The generic-fuzz target is capable of fuzzing devices over their PIO, MMIO,
and DMA input-spaces. To apply the generic-fuzz to a device, we need to define
two env-variables, at minimum:

QEMU_FUZZ_ARGS= is the set of QEMU arguments used to configure a machine, with
the device attached. For example, if we want to fuzz the virtio-net device
attached to a pc-i440fx machine, we can specify:
QEMU_FUZZ_ARGS="-M pc -nodefaults -netdev user,id=user0 \
-device virtio-net,netdev=user0"

QEMU_FUZZ_OBJECTS= is a set of space-delimited strings used to identify the
MemoryRegions that will be fuzzed. These strings are compared against
MemoryRegion names and MemoryRegion owner names, to decide whether each
MemoryRegion should be fuzzed. These strings support globbing. For the
virtio-net example, we could use QEMU_FUZZ_OBJECTS=
* 'virtio-net'
* 'virtio*'
* 'virtio* pcspk' (Fuzz the virtio devices and the PC speaker...)
* '*' (Fuzz the whole machine)

The "info mtree" and "info qom-tree" monitor commands can be especially useful
for identifying the MemoryRegion and Object names used for matching.
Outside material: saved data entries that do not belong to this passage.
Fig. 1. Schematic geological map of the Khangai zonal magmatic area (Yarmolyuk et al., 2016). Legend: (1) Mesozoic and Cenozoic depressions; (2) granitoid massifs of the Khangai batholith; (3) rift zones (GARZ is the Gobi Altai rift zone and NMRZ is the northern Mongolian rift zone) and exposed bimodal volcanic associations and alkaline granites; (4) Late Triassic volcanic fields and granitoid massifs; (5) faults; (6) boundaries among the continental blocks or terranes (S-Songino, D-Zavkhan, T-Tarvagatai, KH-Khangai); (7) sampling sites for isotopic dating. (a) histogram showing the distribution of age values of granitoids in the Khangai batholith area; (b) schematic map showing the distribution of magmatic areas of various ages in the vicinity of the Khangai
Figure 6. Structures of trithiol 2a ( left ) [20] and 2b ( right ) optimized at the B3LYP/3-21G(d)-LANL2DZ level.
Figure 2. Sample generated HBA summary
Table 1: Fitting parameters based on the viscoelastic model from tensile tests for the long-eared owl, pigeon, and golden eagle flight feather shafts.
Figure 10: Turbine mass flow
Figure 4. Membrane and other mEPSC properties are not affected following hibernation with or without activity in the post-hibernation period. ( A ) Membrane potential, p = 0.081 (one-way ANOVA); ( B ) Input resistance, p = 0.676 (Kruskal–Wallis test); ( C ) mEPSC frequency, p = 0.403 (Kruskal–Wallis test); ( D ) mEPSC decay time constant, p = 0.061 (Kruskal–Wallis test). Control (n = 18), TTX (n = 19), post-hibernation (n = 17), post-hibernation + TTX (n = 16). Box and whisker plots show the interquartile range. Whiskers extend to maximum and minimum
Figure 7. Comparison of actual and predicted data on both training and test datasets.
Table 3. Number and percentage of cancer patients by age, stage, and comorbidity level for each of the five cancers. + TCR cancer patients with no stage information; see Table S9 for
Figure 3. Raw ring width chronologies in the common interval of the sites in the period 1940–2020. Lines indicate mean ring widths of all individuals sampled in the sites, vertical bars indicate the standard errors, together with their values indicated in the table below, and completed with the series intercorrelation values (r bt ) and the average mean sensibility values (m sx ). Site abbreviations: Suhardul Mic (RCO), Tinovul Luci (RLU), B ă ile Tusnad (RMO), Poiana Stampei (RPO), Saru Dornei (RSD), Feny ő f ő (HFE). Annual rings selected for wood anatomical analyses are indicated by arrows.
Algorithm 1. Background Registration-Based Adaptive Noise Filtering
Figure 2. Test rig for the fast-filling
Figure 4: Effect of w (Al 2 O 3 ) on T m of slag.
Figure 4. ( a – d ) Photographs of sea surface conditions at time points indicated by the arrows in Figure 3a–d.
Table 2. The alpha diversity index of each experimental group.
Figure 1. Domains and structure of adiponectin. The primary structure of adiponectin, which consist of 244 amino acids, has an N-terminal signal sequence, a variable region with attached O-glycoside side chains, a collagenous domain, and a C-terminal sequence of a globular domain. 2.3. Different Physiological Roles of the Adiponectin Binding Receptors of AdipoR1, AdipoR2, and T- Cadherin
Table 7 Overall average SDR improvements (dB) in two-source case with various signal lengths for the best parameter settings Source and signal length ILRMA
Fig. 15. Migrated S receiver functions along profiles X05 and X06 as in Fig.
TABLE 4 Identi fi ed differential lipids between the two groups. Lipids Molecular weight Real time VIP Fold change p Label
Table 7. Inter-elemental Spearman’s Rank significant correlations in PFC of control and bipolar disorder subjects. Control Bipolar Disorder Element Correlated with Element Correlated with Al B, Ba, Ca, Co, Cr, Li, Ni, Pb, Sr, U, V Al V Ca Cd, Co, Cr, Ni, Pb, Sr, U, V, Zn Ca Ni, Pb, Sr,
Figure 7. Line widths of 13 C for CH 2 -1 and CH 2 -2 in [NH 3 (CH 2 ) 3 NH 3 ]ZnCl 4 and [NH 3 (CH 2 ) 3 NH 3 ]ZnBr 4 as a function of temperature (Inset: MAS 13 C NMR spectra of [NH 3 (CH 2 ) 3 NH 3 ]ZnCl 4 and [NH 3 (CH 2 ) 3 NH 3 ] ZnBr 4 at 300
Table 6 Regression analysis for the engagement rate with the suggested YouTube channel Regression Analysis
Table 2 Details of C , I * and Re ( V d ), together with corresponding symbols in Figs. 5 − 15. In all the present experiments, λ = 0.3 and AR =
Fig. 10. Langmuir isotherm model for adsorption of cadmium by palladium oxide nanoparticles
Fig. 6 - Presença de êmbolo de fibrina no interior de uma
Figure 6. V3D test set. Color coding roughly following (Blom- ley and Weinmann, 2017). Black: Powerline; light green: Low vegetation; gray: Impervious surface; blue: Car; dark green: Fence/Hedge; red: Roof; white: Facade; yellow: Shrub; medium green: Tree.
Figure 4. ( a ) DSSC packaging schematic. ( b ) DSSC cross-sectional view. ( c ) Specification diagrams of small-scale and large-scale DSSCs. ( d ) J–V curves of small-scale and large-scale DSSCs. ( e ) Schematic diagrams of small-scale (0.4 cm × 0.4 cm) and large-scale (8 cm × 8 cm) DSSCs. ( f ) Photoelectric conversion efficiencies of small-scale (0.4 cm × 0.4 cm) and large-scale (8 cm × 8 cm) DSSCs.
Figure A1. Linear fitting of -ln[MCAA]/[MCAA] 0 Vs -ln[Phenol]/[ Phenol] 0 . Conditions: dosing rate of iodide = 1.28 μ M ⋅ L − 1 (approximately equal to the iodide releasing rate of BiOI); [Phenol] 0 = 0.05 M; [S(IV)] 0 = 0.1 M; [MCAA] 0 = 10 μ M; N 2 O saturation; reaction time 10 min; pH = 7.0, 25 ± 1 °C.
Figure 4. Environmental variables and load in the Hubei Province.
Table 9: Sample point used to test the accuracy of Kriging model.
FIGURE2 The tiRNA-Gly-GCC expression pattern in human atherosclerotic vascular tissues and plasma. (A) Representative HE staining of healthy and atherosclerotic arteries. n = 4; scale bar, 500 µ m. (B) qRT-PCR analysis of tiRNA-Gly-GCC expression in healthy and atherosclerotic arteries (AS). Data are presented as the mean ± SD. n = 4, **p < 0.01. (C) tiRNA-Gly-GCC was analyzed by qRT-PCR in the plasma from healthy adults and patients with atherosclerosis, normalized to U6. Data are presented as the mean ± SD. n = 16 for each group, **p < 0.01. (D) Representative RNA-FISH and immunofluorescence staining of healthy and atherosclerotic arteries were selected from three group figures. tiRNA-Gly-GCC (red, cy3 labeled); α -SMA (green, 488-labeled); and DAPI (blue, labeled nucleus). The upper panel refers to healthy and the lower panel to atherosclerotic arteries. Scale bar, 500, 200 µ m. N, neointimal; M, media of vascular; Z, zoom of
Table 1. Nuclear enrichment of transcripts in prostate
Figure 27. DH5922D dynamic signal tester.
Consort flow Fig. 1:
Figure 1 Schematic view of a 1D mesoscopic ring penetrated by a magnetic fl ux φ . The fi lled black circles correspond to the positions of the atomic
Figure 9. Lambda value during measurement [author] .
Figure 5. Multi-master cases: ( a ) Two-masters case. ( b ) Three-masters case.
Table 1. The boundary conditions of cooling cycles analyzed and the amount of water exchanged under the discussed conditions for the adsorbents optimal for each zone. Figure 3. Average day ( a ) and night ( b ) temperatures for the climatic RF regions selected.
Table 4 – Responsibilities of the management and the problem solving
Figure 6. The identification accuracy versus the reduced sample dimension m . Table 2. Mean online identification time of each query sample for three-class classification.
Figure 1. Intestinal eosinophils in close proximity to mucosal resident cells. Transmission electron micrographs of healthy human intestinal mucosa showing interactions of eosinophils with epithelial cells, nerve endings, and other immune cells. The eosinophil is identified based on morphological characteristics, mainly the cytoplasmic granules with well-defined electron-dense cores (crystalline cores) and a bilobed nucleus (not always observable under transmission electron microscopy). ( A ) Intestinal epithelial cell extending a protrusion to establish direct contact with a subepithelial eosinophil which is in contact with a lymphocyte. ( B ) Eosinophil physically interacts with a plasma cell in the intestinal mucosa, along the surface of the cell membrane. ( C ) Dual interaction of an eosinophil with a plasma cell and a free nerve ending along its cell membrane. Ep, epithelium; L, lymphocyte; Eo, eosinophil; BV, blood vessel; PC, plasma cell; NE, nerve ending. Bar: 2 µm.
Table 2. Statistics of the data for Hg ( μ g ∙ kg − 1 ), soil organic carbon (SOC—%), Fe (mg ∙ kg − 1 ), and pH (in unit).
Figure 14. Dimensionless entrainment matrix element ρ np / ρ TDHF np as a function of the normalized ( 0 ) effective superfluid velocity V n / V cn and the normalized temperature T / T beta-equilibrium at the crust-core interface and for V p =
As a generic rule-of-thumb, the more MemoryRegions/Devices we match, the greater
the input-space, and the smaller the probability of finding crashing inputs for
individual devices. As such, it is usually a good idea to limit the fuzzer to
only a few MemoryRegions.

To ensure that these env variables have been configured correctly, we can use:

./qemu-fuzz-i386 --fuzz-target=generic-fuzz -runs=0

The output should contain a complete list of matched MemoryRegions.